(Collected data entries)
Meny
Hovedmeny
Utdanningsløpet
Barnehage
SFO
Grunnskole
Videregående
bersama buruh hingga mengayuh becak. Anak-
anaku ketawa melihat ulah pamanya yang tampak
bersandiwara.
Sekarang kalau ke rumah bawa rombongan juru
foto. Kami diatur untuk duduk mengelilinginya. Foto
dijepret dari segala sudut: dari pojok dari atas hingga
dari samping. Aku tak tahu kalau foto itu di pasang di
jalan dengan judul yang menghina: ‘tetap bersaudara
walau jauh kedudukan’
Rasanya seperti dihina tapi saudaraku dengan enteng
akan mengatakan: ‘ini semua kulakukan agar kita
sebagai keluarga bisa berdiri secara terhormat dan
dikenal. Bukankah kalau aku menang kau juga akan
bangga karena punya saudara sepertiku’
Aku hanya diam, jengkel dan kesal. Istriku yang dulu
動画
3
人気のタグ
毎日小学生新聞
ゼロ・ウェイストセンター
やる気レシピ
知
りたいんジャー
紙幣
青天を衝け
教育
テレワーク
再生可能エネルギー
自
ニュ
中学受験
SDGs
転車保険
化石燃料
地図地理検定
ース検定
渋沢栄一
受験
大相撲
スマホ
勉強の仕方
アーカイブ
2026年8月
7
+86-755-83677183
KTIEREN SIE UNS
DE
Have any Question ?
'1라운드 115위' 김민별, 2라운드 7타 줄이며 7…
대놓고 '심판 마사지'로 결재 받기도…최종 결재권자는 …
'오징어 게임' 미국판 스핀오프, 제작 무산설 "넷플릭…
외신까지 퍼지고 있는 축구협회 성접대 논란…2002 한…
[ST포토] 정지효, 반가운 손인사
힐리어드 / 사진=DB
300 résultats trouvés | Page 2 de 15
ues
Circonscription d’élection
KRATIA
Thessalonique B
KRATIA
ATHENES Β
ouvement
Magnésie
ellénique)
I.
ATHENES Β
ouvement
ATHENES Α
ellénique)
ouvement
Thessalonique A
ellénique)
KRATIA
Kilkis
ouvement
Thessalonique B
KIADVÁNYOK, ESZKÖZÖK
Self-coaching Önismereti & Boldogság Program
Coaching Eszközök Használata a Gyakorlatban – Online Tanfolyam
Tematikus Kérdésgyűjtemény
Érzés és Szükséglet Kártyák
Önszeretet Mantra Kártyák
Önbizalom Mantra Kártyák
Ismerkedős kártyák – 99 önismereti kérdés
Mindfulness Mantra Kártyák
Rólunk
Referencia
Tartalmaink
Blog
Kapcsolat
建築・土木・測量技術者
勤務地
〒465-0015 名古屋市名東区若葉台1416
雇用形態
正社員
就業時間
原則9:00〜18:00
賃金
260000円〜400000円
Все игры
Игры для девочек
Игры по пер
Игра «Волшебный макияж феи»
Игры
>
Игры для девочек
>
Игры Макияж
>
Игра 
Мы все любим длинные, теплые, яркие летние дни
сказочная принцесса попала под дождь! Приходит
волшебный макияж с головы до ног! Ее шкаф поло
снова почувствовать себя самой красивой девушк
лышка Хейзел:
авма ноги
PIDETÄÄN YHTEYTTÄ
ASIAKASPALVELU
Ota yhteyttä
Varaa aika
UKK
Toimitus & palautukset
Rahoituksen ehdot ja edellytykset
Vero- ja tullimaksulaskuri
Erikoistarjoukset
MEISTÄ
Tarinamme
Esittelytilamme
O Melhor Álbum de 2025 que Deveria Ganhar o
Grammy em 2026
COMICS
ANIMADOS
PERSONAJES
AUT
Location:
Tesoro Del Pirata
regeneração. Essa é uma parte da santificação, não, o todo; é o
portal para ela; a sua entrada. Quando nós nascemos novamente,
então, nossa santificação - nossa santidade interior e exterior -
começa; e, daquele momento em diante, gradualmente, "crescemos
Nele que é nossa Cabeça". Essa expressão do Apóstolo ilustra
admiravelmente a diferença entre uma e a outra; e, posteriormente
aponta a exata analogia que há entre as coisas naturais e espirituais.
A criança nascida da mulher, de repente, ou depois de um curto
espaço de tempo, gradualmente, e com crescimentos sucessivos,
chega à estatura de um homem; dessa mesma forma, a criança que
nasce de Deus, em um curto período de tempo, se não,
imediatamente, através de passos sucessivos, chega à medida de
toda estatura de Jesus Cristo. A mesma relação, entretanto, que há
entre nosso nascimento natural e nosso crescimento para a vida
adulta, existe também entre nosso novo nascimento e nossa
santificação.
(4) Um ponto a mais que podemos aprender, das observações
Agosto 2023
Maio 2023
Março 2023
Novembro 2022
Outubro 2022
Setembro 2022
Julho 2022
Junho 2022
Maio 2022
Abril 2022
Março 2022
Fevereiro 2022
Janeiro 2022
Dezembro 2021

__TASK STATEMENT__.
Write down again, exactly as given, only the lines above that fall from the line with "Tematikus Kérdésgyűjtemény" to the line with "Nele que é nossa", inclusive.

__RESPONSE TO THE EXERCISE__.
Tematikus Kérdésgyűjtemény
Érzés és Szükséglet Kártyák
Önszeretet Mantra Kártyák
Önbizalom Mantra Kártyák
Ismerkedős kártyák – 99 önismereti kérdés
Mindfulness Mantra Kártyák
Rólunk
Referencia
Tartalmaink
Blog
Kapcsolat
建築・土木・測量技術者
勤務地
〒465-0015 名古屋市名東区若葉台1416
雇用形態
正社員
就業時間
原則9:00〜18:00
賃金
260000円〜400000円
Все игры
Игры для девочек
Игры по пер
Игра «Волшебный макияж феи»
Игры
>
Игры для девочек
>
Игры Макияж
>
Игра 
Мы все любим длинные, теплые, яркие летние дни
сказочная принцесса попала под дождь! Приходит
волшебный макияж с головы до ног! Ее шкаф поло
снова почувствовать себя самой красивой девушк
лышка Хейзел:
авма ноги
PIDETÄÄN YHTEYTTÄ
ASIAKASPALVELU
Ota yhteyttä
Varaa aika
UKK
Toimitus & palautukset
Rahoituksen ehdot ja edellytykset
Vero- ja tullimaksulaskuri
Erikoistarjoukset
MEISTÄ
Tarinamme
Esittelytilamme
O Melhor Álbum de 2025 que Deveria Ganhar o
Grammy em 2026
COMICS
ANIMADOS
PERSONAJES
AUT
Location:
Tesoro Del Pirata
regeneração. Essa é uma parte da santificação, não, o todo; é o
portal para ela; a sua entrada. Quando nós nascemos novamente,
então, nossa santificação - nossa santidade interior e exterior -
começa; e, daquele momento em diante, gradualmente, "crescemos
Nele que é nossa Cabeça". Essa expressão do Apóstolo ilustra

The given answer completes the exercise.